Quoi qu'il en soit, le football sans spectacle, sans numéros solo, ce n'est plus le football. Ces derniers temps, des voix se sont entendre, préconisant une réforme qui changerait du tout au tout les règles du jeu. On pourrait, comme en patinage artistique, attribuer des points supplémentaires pour la qualité de la prestation. Pourquoi pas? Cela aiderait probablement à régler le problème. Seulement il faudrait alors rebaptiser ce jeu. Parce que cela ne serait plus du football.

Mais faut-il vraiment changer quelque chose?
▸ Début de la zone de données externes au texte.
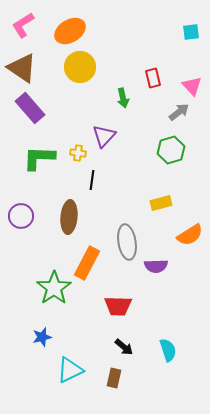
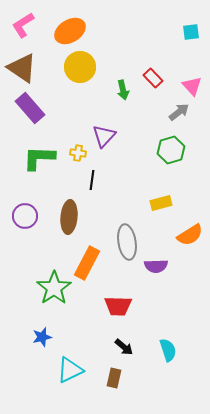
red rectangle: rotated 30 degrees counterclockwise
green arrow: moved 8 px up
purple circle: moved 4 px right
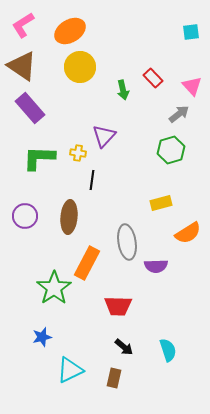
brown triangle: moved 2 px up
gray arrow: moved 2 px down
orange semicircle: moved 2 px left, 2 px up
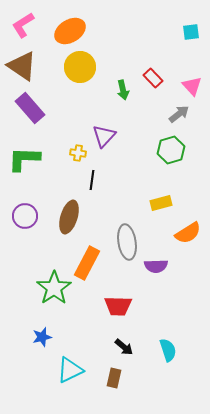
green L-shape: moved 15 px left, 1 px down
brown ellipse: rotated 12 degrees clockwise
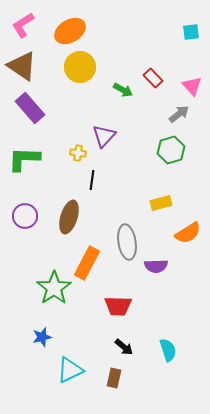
green arrow: rotated 48 degrees counterclockwise
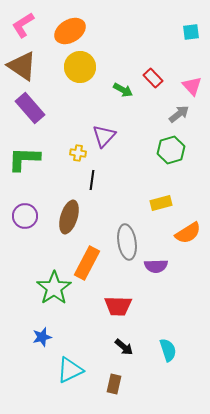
brown rectangle: moved 6 px down
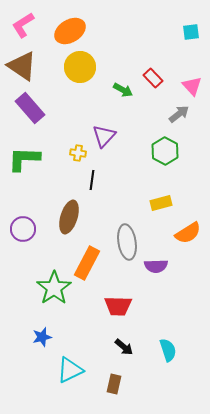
green hexagon: moved 6 px left, 1 px down; rotated 16 degrees counterclockwise
purple circle: moved 2 px left, 13 px down
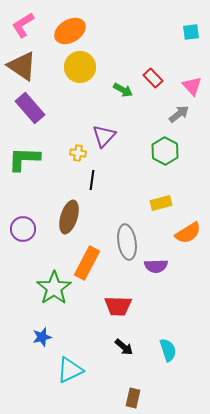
brown rectangle: moved 19 px right, 14 px down
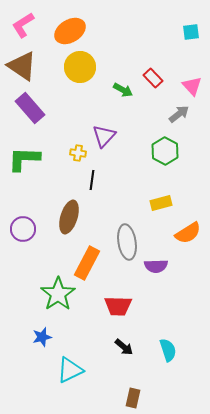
green star: moved 4 px right, 6 px down
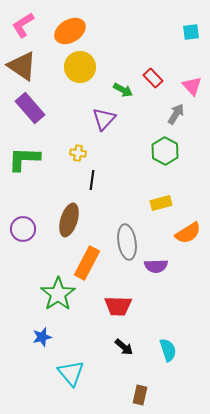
gray arrow: moved 3 px left; rotated 20 degrees counterclockwise
purple triangle: moved 17 px up
brown ellipse: moved 3 px down
cyan triangle: moved 1 px right, 3 px down; rotated 44 degrees counterclockwise
brown rectangle: moved 7 px right, 3 px up
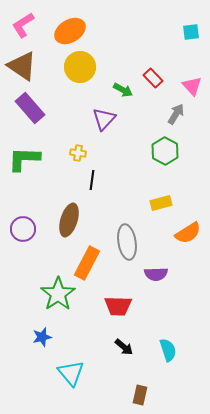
purple semicircle: moved 8 px down
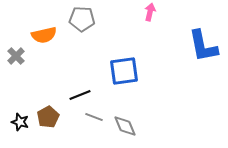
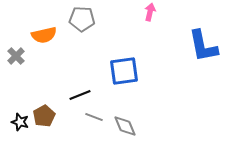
brown pentagon: moved 4 px left, 1 px up
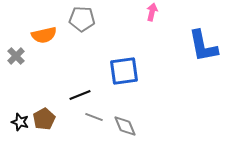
pink arrow: moved 2 px right
brown pentagon: moved 3 px down
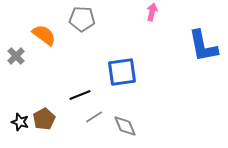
orange semicircle: rotated 130 degrees counterclockwise
blue square: moved 2 px left, 1 px down
gray line: rotated 54 degrees counterclockwise
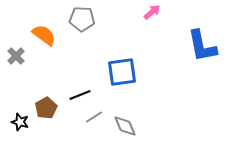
pink arrow: rotated 36 degrees clockwise
blue L-shape: moved 1 px left
brown pentagon: moved 2 px right, 11 px up
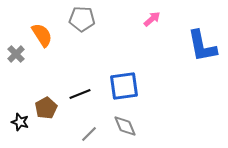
pink arrow: moved 7 px down
orange semicircle: moved 2 px left; rotated 20 degrees clockwise
gray cross: moved 2 px up
blue square: moved 2 px right, 14 px down
black line: moved 1 px up
gray line: moved 5 px left, 17 px down; rotated 12 degrees counterclockwise
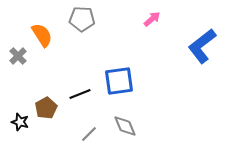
blue L-shape: rotated 63 degrees clockwise
gray cross: moved 2 px right, 2 px down
blue square: moved 5 px left, 5 px up
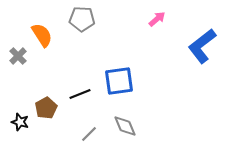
pink arrow: moved 5 px right
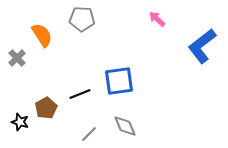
pink arrow: rotated 96 degrees counterclockwise
gray cross: moved 1 px left, 2 px down
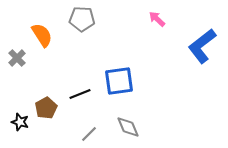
gray diamond: moved 3 px right, 1 px down
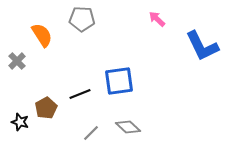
blue L-shape: rotated 78 degrees counterclockwise
gray cross: moved 3 px down
gray diamond: rotated 25 degrees counterclockwise
gray line: moved 2 px right, 1 px up
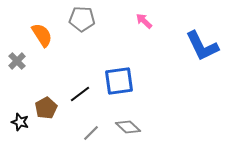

Regardez. Les matches les plus importants sont rarement spectaculaires, mais dans quel climat passionné ils se déroulent! On peut penser que la tension qui règne sur le terrain et dans les tribunes n'est pas loin de celle vécue par les heureux témoins du lancement du premier voyageur de l'espace ou de tout autre événement de portée universelle. Et puis qui pourrait remplacer les buts de toute beauté? Personne. Vous vous souvenez de la fantastique reprise de volée de Maximiliano Rodriguez face au Mexique? Et du bolide décoché par Bastian Schweinsteiger lors de la petite finale? Deux exemples pris parmi tant d'autres. Par conséquent, il n'est pas nécessaire de modifier les règles de notre sport de prédilection. Quant aux adeptes du beau jeu et des actions individuelles ensorcelantes, je leur conseille de se rendre à la boutique de fans la plus proche et de s'y procurer des vidéos de matches remontant à 20-40 ans. Vous savez, ceux disputés à l'époque par les Pelé, Maradona, Cruyff et autres légendes du football. Pour se délecter avec, quand même, une pointe d'amertume en pensant que c'est du passé.